Desde que foi determinada sua transferência para prisão domiciliar, em março, Bolsonaro está autorizado a receber visitas de advogados nas mesmas condições aplicadas no presídio, com reuniões de até 30 minutos nos períodos da manhã ou da tarde. Com a marcação da oitiva, sua defesa solicitou a flexibilização da regra, "exclusivamente para fins de preparação".

Ex-presidente responde a inquérito por suspeita de posse ilegal de arma de fogo.

Ex-presidente responde a inquérito por suspeita de posse ilegal de arma de fogo. Pedro Ladeira/Folhapress

Conforme a decisão, Bolsonaro poderá receber sua equipe jurídica a partir das 14h, permanecendo em reunião até o início da oitiva, às 15h, também em sua residência.

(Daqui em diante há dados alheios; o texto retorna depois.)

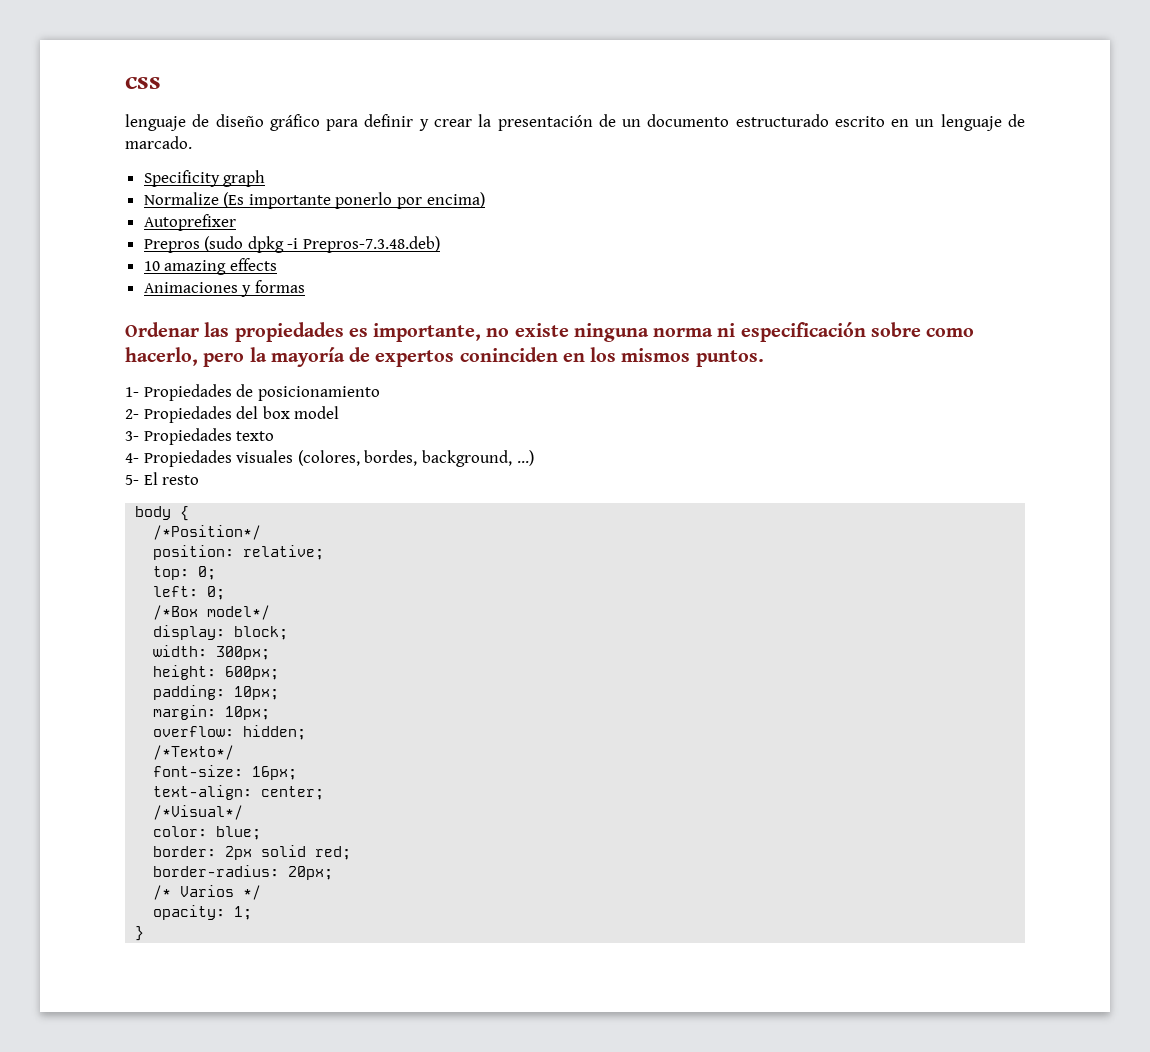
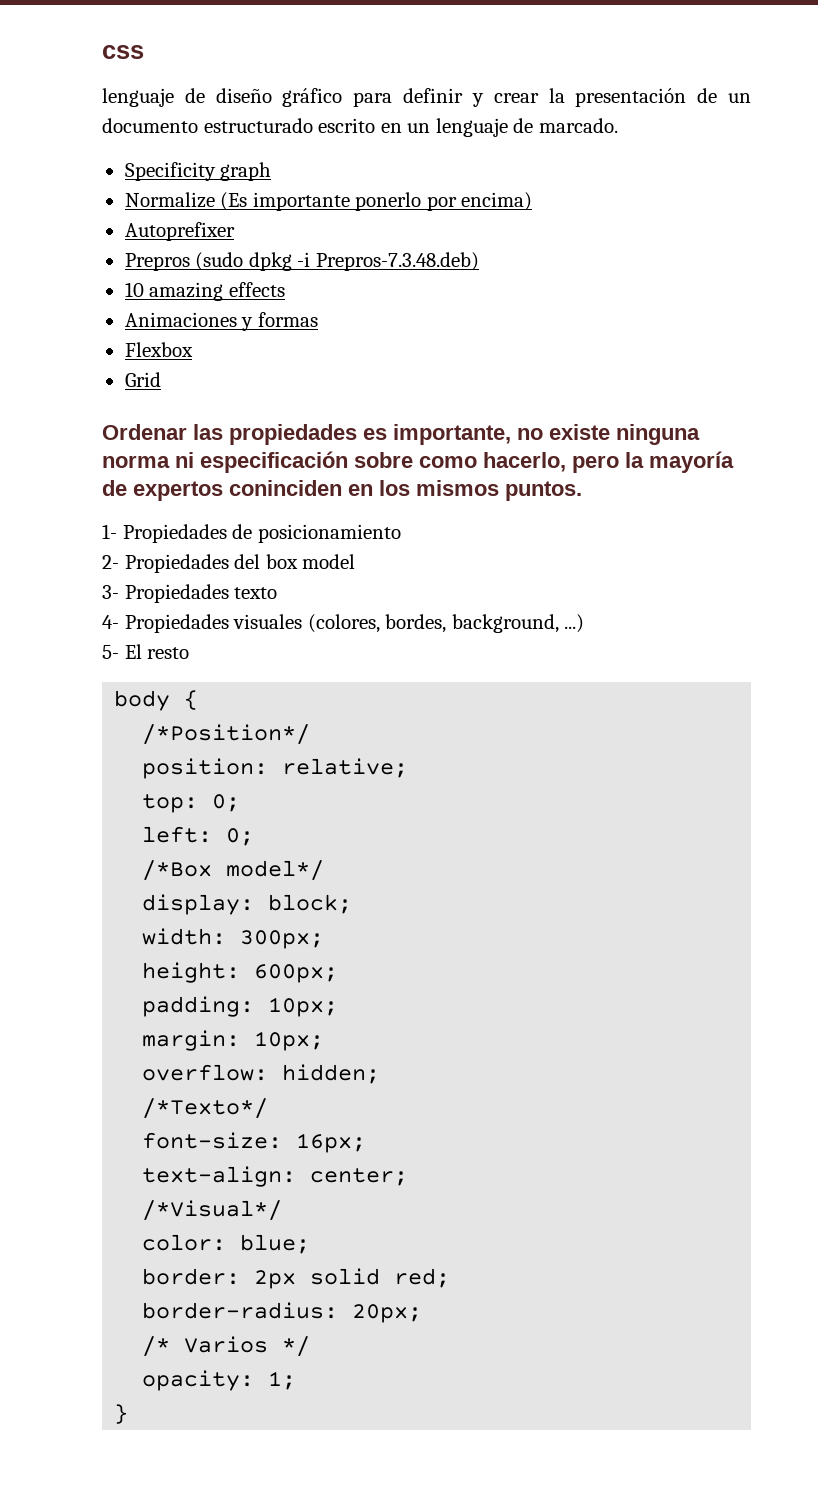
(305, 286) none -> [124,342,193,357] [124,372,161,387] // Flexbox // Grid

Veja a íntegra da decisão.

Arma apreendida

Na noite da última segunda-feira (16), durante a realização de uma blitz em Brasília, a Polícia Militar do Distrito Federal apreendeu uma pistola Glock G17 em posse de um militar ligado ao Gabinete de Segurança Institucional (GSI). A arma estava registrada no sistema do Exército como pertencente a Jair Bolsonaro.

A defesa do ex-presidente admitiu ao STF que a arma era dele, e que os policiais responsáveis pela custódia haviam retirado uma peça para que ela ficasse inutilizável para evitar acidentes enquanto Bolsonaro estivesse fazendo o uso de remédios psiquiátricos.

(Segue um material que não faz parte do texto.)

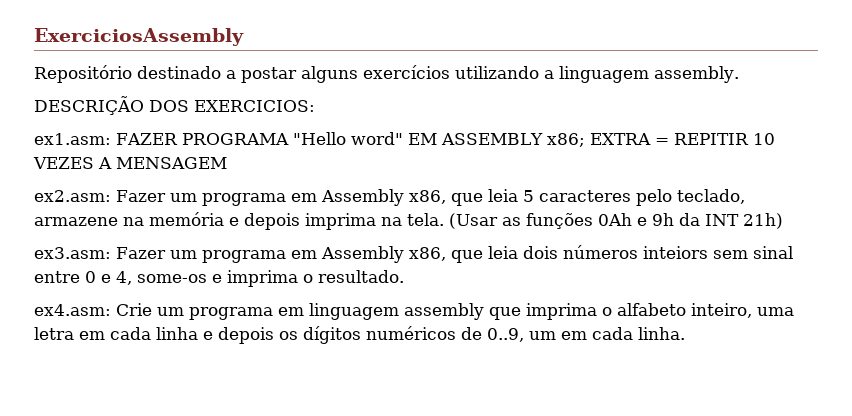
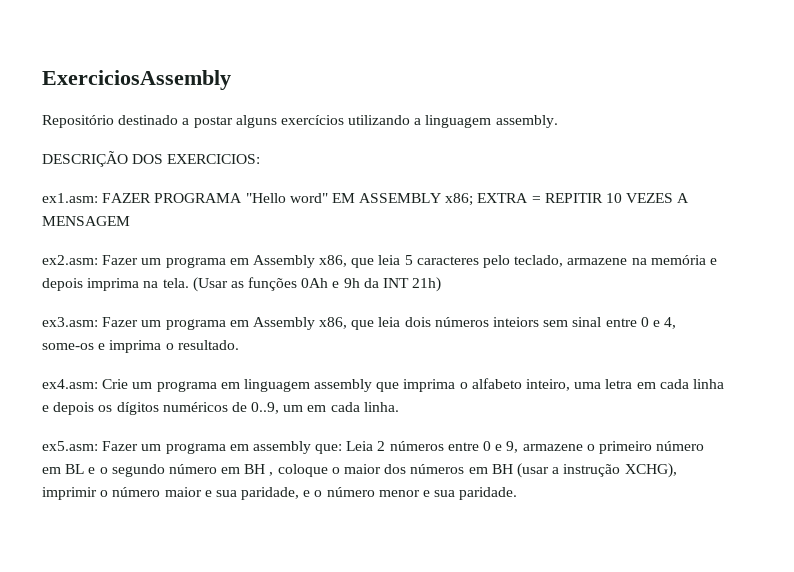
(685, 333) none -> [42,441,705,454] [42,463,677,478] [42,487,518,500] // ex5.asm: Fazer um programa em assembly que: Leia 2 números entre 0 e 9, armazene o primeiro número em BL e o segundo número em BH , coloque o maior dos números em BH (usar a instrução XCHG), imprimir o número maior e sua paridade, e o número menor e sua paridade.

Ao perceber o defeito, Bolsonaro entregou a arma ao militar da sua equipe de segurança, a quem solicitou que levasse ao quartel para reparos e a devolvesse em seguida.

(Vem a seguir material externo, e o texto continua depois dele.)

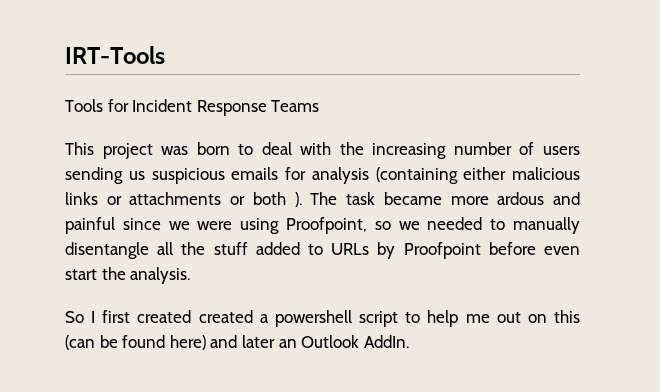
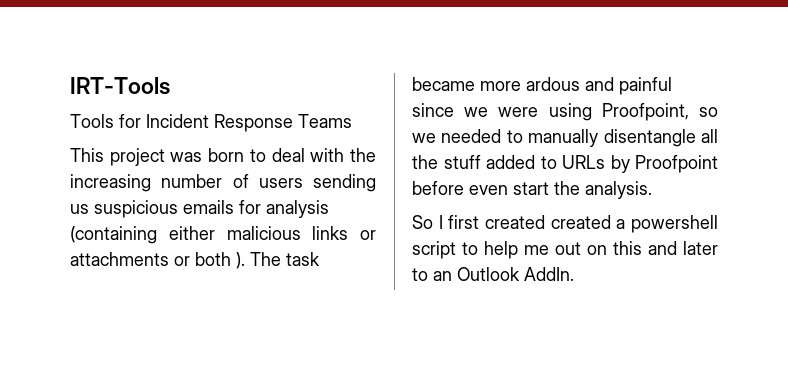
[65,335,206,350] (can be found here) -> (642, 248) none
(275, 341) none -> [412,268,428,281] to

Segundo os advogados, a arma não foi entregue antes à polícia por não haver decisão judicial revogando seu porte, e que uma ordem nesse sentido seria prontamente acatada.

Um inquérito foi instaurado pela PCDF para averiguar a regularidade da posse da arma, bem como dos eventos citados pela defesa. Na sexta-feira (19), Moraes autorizou a realização da oitiva, desde que fosse presencialmente em sua casa.